Get:1 http://ftp.gr.debian.org/debian/ squeeze/main indent armel 2.2.11-1 [110 kB]
Fetched 110 kB in 0s (236 kB/s)

tar: ./control: Cannot utime: Function not implemented
tar: ./md5sums: Cannot utime: Function not implemented
tar: .: Cannot utime: Function not implemented
tar: Exiting with failure status due to previous errors

dpkg-deb: subprocess tar returned error exit status 2
dpkg: error processing /var/cache/apt/archives/indent_2.2.11-1_armel.deb (--unpack):
 subprocess dpkg-deb --control returned error exit status 2
configured to not write apport reports

rm: cannot remove `/var/lib/dpkg/tmp.ci': Function not implemented

dpkg: error while cleaning up:
 subprocess rm cleanup returned error exit status 1
Errors were encountered while processing:
 /var/cache/apt/archives/indent_2.2.11-1_armel.deb
E: Sub-process /usr/bin/dpkg returned an error code (1)

Oh-oh... a bunch of Function not implemented. That sounds like GLIBC reporting that basic things are not working...

I managed to strace (don't ask how) and figured out that all the -at functions are failing: openat, mkdirat, renameat, etc - they are all reporting ENOSYS.

It appears that I was only partially successful - some system calls are failing in my new GLIBC.

Is it impossible to compile a squeeze or wheeze GLIBC to execute under 2.6.17?

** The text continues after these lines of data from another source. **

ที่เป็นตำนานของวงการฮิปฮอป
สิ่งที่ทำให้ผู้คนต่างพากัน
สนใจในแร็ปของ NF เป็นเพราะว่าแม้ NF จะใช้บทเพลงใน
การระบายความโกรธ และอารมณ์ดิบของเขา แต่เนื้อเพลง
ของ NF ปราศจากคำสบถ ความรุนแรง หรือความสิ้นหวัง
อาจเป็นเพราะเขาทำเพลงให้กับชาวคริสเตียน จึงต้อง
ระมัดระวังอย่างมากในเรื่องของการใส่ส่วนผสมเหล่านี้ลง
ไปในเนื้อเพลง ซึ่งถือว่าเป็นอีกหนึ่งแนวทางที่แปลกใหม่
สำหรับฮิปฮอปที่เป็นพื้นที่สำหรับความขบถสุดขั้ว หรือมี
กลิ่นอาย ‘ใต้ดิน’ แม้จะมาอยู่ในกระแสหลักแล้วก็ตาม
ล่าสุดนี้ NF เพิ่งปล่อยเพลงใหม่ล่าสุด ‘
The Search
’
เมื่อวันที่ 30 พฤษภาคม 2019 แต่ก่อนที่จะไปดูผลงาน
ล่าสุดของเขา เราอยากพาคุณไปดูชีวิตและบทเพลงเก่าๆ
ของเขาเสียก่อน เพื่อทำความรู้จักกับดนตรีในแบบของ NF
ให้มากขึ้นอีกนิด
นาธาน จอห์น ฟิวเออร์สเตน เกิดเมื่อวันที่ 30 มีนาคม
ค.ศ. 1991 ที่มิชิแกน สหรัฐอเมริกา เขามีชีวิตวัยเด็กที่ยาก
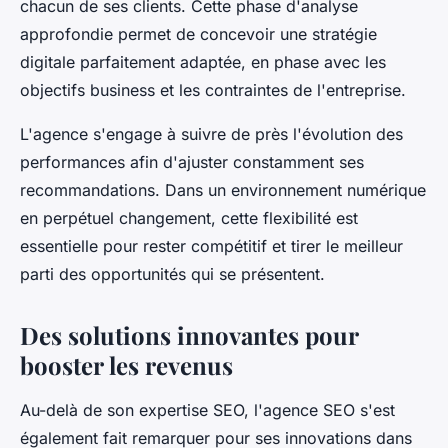
chacun de ses clients. Cette phase d'analyse
approfondie permet de concevoir une stratégie
digitale parfaitement adaptée, en phase avec les
objectifs business et les contraintes de l'entreprise.
L'agence s'engage à suivre de près l'évolution des
performances afin d'ajuster constamment ses
recommandations. Dans un environnement numérique
en perpétuel changement, cette flexibilité est
essentielle pour rester compétitif et tirer le meilleur
parti des opportunités qui se présentent.
Des solutions innovantes pour
booster les revenus
Au-delà de son expertise SEO, l'agence SEO s'est
également fait remarquer pour ses innovations dans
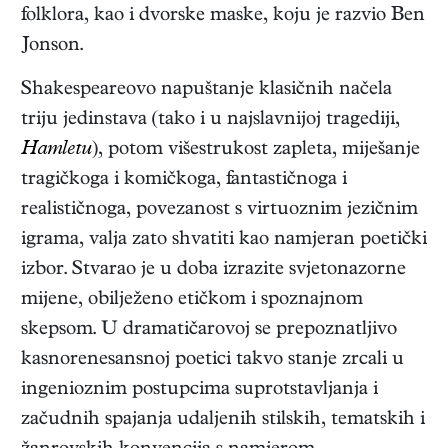
folklora, kao i dvorske maske, koju je razvio Ben
Jonson.
Shakespeareovo napuštanje klasičnih načela
triju jedinstava (tako i u najslavnijoj tragediji,
Hamletu
), potom višestrukost zapleta, miješanje
tragičkoga i komičkoga, fantastičnoga i
realističnoga, povezanost s virtuoznim jezičnim
igrama, valja zato shvatiti kao namjeran poetički
izbor. Stvarao je u doba izrazite svjetonazorne
mijene, obilježeno etičkom i spoznajnom
skepsom. U dramatičarovoj se prepoznatljivo
kasnorenesansnoj poetici takvo stanje zrcali u
ingenioznim postupcima suprotstavljanja i
začudnih spajanja udaljenih stilskih, tematskih i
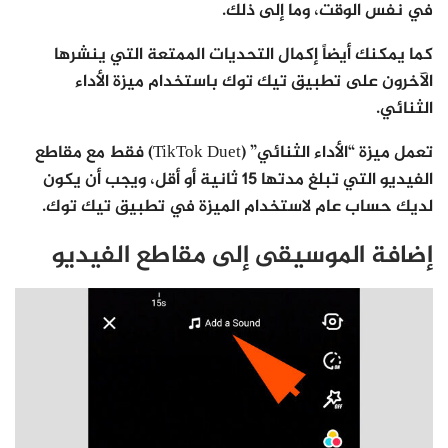
في نفس الوقت، وما إلى ذلك.
كما يمكنك أيضاً إكمال التحديات الممتعة التي ينشرها
الآخرون على تطبيق تيك توك باستخدام ميزة الأداء
الثنائي.
تعمل ميزة “الأداء الثنائي” (TikTok Duet) فقط مع مقاطع
الفيديو التي تبلغ مدتها 15 ثانية أو أقل، ويجب أن يكون
لديك حساب عام لاستخدام الميزة في تطبيق تيك توك.
إضافة الموسيقى إلى مقاطع الفيديو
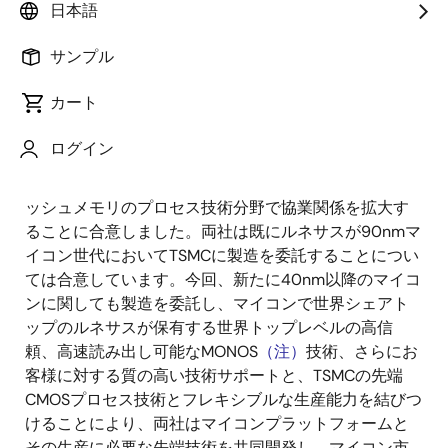
日本語
2012年5月28日
サンプル
ルネサス エレクトロニクス株式会社（代表取締役社
長：赤尾 泰、以下ルネサス）と台湾積体電路製造
カート
（TSMC）（本社：台湾新竹、日本法人：TSMCジャパ
ン株式会社、横浜市西区、代表取締役：小野寺誠、以
ログイン
下TSMC）は、次世代の自動車や家電などの民生機器に
使われるマイコンの製造にあたり、40nmの組込みフラ
ッシュメモリのプロセス技術分野で協業関係を拡大す
ることに合意しました。両社は既にルネサスが90nmマ
イコン世代においてTSMCに製造を委託することについ
ては合意しています。今回、新たに40nm以降のマイコ
ンに関しても製造を委託し、マイコンで世界シェアト
ップのルネサスが保有する世界トップレベルの高信
頼、高速読み出し可能なMONOS
（注）
技術、さらにお
客様に対する質の高い技術サポートと、TSMCの先端
CMOSプロセス技術とフレキシブルな生産能力を結びつ
けることにより、両社はマイコンプラットフォームと
その生産に必要な先端技術を共同開発し、マイコン市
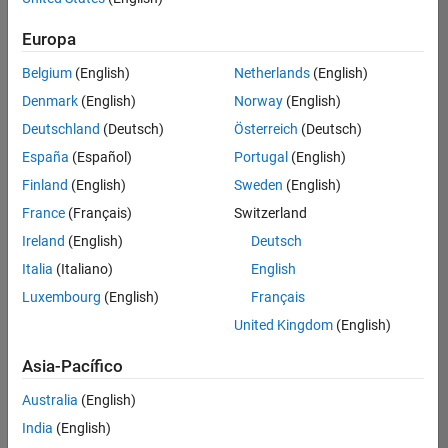
Ordenar por
Europa
Guardar
empleos
seleccionados
Belgium
(English)
Netherlands
(English)
Denmark
(English)
Norway
(English)
Deutschland
(Deutsch)
Österreich
(Deutsch)
No se
han
España
(Español)
Portugal
(English)
traducido
Finland
(English)
Sweden
(English)
todos
France
(Français)
Switzerland
los
empleos.
Ireland
(English)
Deutsch
Busque
Italia
(Italiano)
English
por
Luxembourg
(English)
Français
ubicación
para
United Kingdom
(English)
encontrar
todos
Asia-Pacífico
los
Australia
(English)
empleos
en su
India
(English)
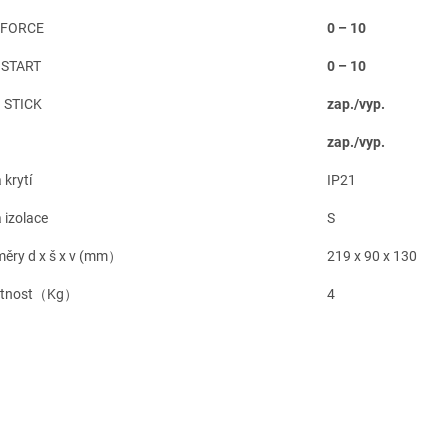
 FORCE
0 – 10
 START
0 – 10
 STICK
zap./vyp.
zap./vyp.
 krytí
IP21
 izolace
S
ěry d x š x v (mm）
219 x 90 x 130
tnost（Kg）
4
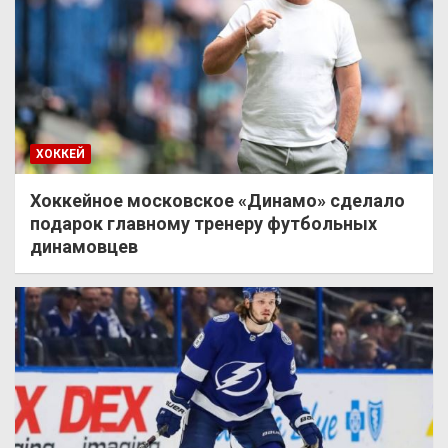
ХОККЕЙ
Хоккейное московское «Динамо» сделало
подарок главному тренеру футбольных
динамовцев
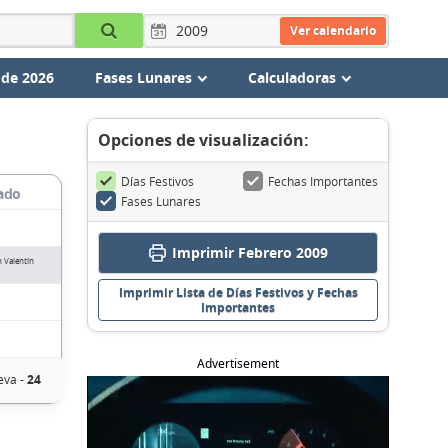
Ver calendario
 de 2026
Fases Lunares
Calculadoras
Opciones de visualización:
Días Festivos
Fechas Importantes
ado
Fases Lunares
Imprimir Febrero 2009
n Valentín
Imprimir Lista de Días Festivos y Fechas
Importantes
Advertisement
eva -
24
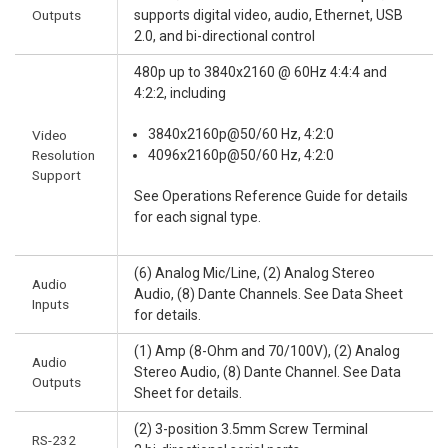
Outputs
supports digital video, audio, Ethernet, USB
2.0, and bi-directional control
480p up to 3840x2160 @ 60Hz 4:4:4 and
4:2:2, including
3840x2160p@50/60 Hz, 4:2:0
Video
Resolution
4096x2160p@50/60 Hz, 4:2:0
Support
See Operations Reference Guide for details
for each signal type.
(6) Analog Mic/Line, (2) Analog Stereo
Audio
Audio, (8) Dante Channels. See Data Sheet
Inputs
for details.
(1) Amp (8-Ohm and 70/100V), (2) Analog
Audio
Stereo Audio, (8) Dante Channel. See Data
Outputs
Sheet for details.
(2) 3-position 3.5mm Screw Terminal
RS-232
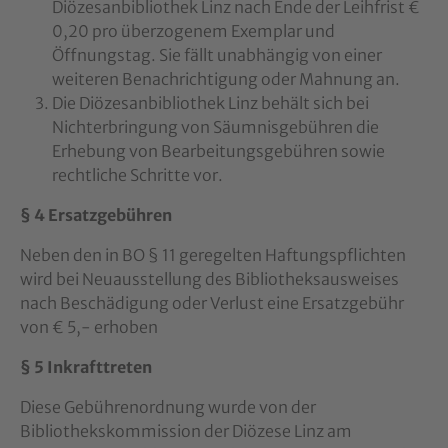
Diözesanbibliothek Linz nach Ende der Leihfrist €
0,20 pro überzogenem Exemplar und
Öffnungstag. Sie fällt unabhängig von einer
weiteren Benachrichtigung oder Mahnung an.
Die Diözesanbibliothek Linz behält sich bei
Nichterbringung von Säumnisgebühren die
Erhebung von Bearbeitungsgebühren sowie
rechtliche Schritte vor.
§ 4 Ersatzgebühren
Neben den in BO § 11 geregelten Haftungspflichten
wird bei Neuausstellung des Bibliotheksausweises
nach Beschädigung oder Verlust eine Ersatzgebühr
von € 5,- erhoben
§ 5 Inkrafttreten
Diese Gebührenordnung wurde von der
Bibliothekskommission der Diözese Linz am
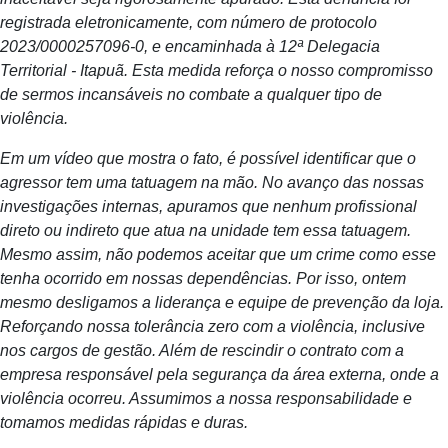
registrada eletronicamente, com número de protocolo
2023/0000257096-0, e encaminhada à 12ª Delegacia
Territorial - Itapuã. Esta medida reforça o nosso compromisso
de sermos incansáveis no combate a qualquer tipo de
violência.
Em um vídeo que mostra o fato, é possível identificar que o
agressor tem uma tatuagem na mão. No avanço das nossas
investigações internas, apuramos que nenhum profissional
direto ou indireto que atua na unidade tem essa tatuagem.
Mesmo assim, não podemos aceitar que um crime como esse
tenha ocorrido em nossas dependências. Por isso, ontem
mesmo desligamos a liderança e equipe de prevenção da loja.
Reforçando nossa tolerância zero com a violência, inclusive
nos cargos de gestão. Além de rescindir o contrato com a
empresa responsável pela segurança da área externa, onde a
violência ocorreu. Assumimos a nossa responsabilidade e
tomamos medidas rápidas e duras.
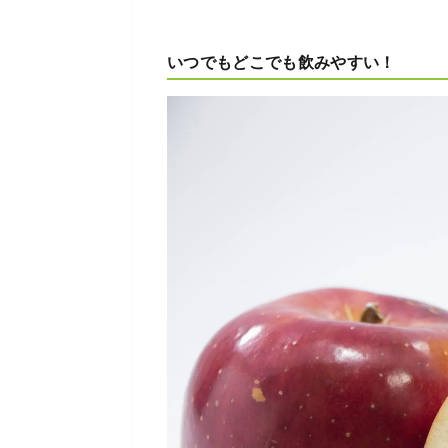
いつでもどこでも飲みやすい！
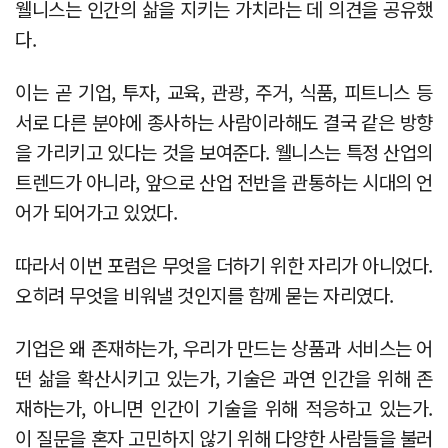
웰니스는 인간의 삶을 지키는 가치라는 데 의견을 공유했
다.
이는 곧 기업, 투자, 교육, 관광, 주거, 식품, 피트니스 등
서로 다른 분야에 종사하는 사람이라해도 결국 같은 방향
을 가리키고 있다는 것을 보여준다. 웰니스는 특정 산업의
트렌드가 아니라, 앞으로 산업 전반을 관통하는 시대의 언
어가 되어가고 있었다.
따라서 이번 포럼은 무엇을 더하기 위한 자리가 아니었다.
오히려 무엇을 비워낼 것인지를 함께 묻는 자리였다.
기업은 왜 존재하는가, 우리가 만드는 상품과 서비스는 어
떤 삶을 확산시키고 있는가, 기술은 과연 인간을 위해 존
재하는가, 아니면 인간이 기술을 위해 적응하고 있는가.
이 질문을 혼자 고민하지 않기 위해 다양한 사람들을 불러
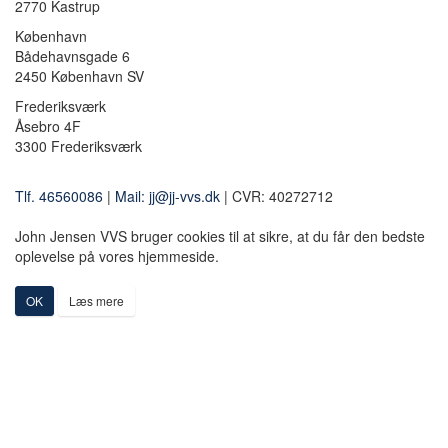
2770 Kastrup
København
Bådehavnsgade 6
2450 København SV
Frederiksværk
Åsebro 4F
3300 Frederiksværk
Tlf. 46560086
|
Mail: jj@jj-vvs.dk
| CVR: 40272712
John Jensen VVS bruger cookies til at sikre, at du får den bedste
oplevelse på vores hjemmeside.
OK
Læs mere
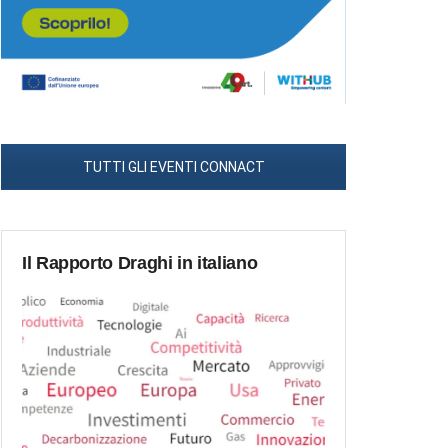
TUTTI GLI EVENTI CONNACT
Il Rapporto Draghi in italiano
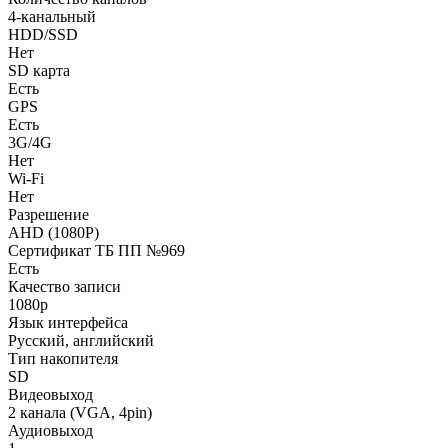
4-канальный
HDD/SSD
Нет
SD карта
Есть
GPS
Есть
3G/4G
Нет
Wi-Fi
Нет
Разрешение
AHD (1080P)
Сертификат ТБ ПП №969
Есть
Качество записи
1080p
Язык интерфейса
Русский, английский
Тип накопителя
SD
Видеовыход
2 канала (VGA, 4pin)
Аудиовыход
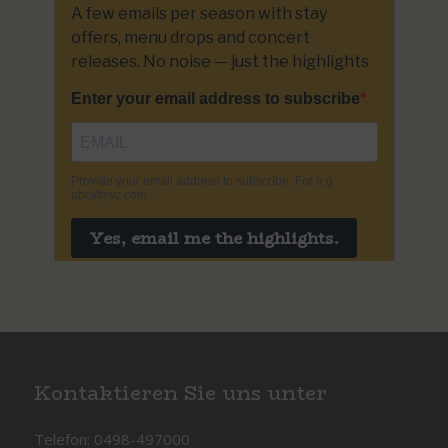
Kontaktieren Sie uns unter
Telefon: 0498-497000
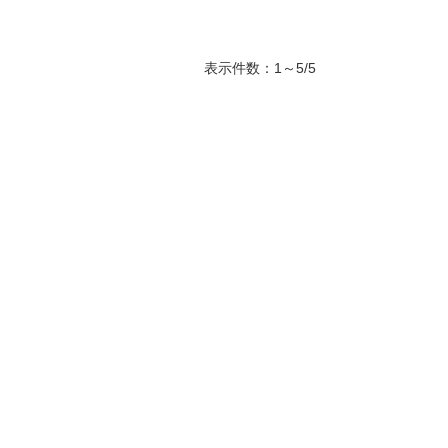
表示件数：1～5/5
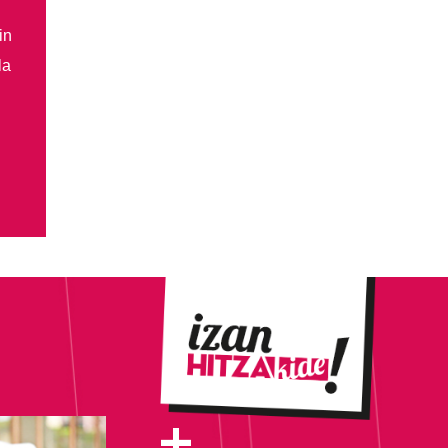
in
la
+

Any ideas/pointers on what I did wrong and/or how to proceed would be much appreciated...

2
  • Setting up a cross-compiler isn't that difficult and there are tutorials on the web for this. It'll be significantly faster than running the compiler in Qemu. I don't know if it'll help with the resulting libc not working. Oct 24, 2014 at 16:10
  • @Gilles: Regarding "tutorials" - can you point to anything specific? I tried crosstool-ng but it doesn't go as far back as my target kernel version (2.6.17). I think this is relevant - glibc must be compiled with headers from my kernel (maybe that's what's causing my problems in my "ARM-based" build...)
    – ttsiodras
    Oct 25, 2014 at 7:45

1 Answer 1

8

I made it :-)

I basically followed Gilles's advice and decided to do it properly: i.e. manage a complete cross-compilation of GLIBC. I started from crosstool-ng, and was initially disappointed - seeing that it didn't support my old kernel. I kept at it, though - manually editing the configuration file saved by crosstool-ng to do changes like these on the default arm-gnueabi build configuration:

$ ct-ng arm-unknown-linux-gnueabi
$ ct-ng menuconfig
...
$ vi .config
$ cat .config
...
CT_KERNEL_VERSION="2.6.17"
CT_KERNEL_V_2_6_17=y
CT_LIBC_VERSION="2.13"
CT_LIBC_GLIBC_V_2_13=y
CT_LIBC_GLIBC_MIN_KERNEL_VERSION="2.6.9"
CT_LIBC_GLIBC_MIN_KERNEL="2.6.9
...
$ ct-ng +libc

After numerous tests and failed attempts, the above changes did it - I got a compiled version of GLIBC that would work with my kernel, and copied the resulting files to my Debian Lenny ARM machine:

$ cd .build/arm-unknown-linux-gnueabi/build/build-libc-final/
$ tar zcpf newlibc.tgz $(find . -type f -iname \*.so)
$ scp newlibc.tgz root@mybook:.

I went all the way and moved past squeeze: I debootstrapped a /wheezy and then - very carefully - overwrote the GLIBC versions of the armel-debootstrapped /wheezy with my own:

# # In the ARM machine
# cd /wheezy/lib/arm-linux-gnueabi/
# mv /var/tmp/ohMyGod/libc.so libc-2.13.so
# mv /var/tmp/ohMyGod/rt/librt.so librt-2.13.so
...

...etc, making sure I didn't miss any shared libraries.

Finally, I copied over the ldd and ldconfig binaries (which were also part of GLIBC), and chrooted inside my /wheezy.

It worked.

I can only assume that the compilation of GLIBC from a chroot-ed 'qemu-arm' emulation inside a x86, somehow messed things up - maybe the configure process detects some stuff from the running environment - whereas the cross-compilation can't be misled.

So naturally I moved to the next step, and used a busybox-static shell to replace the {/bin,/sbin,...} folders of my old lenny with the wheezy ones - and rebooted into my brand new Wheezy :-)

I hereby claim that my WD MyBook World Edition is the only one on the planet running Debian Wheezy :-) If anyone else is interested, I can upload a tarball of the libc files someplace.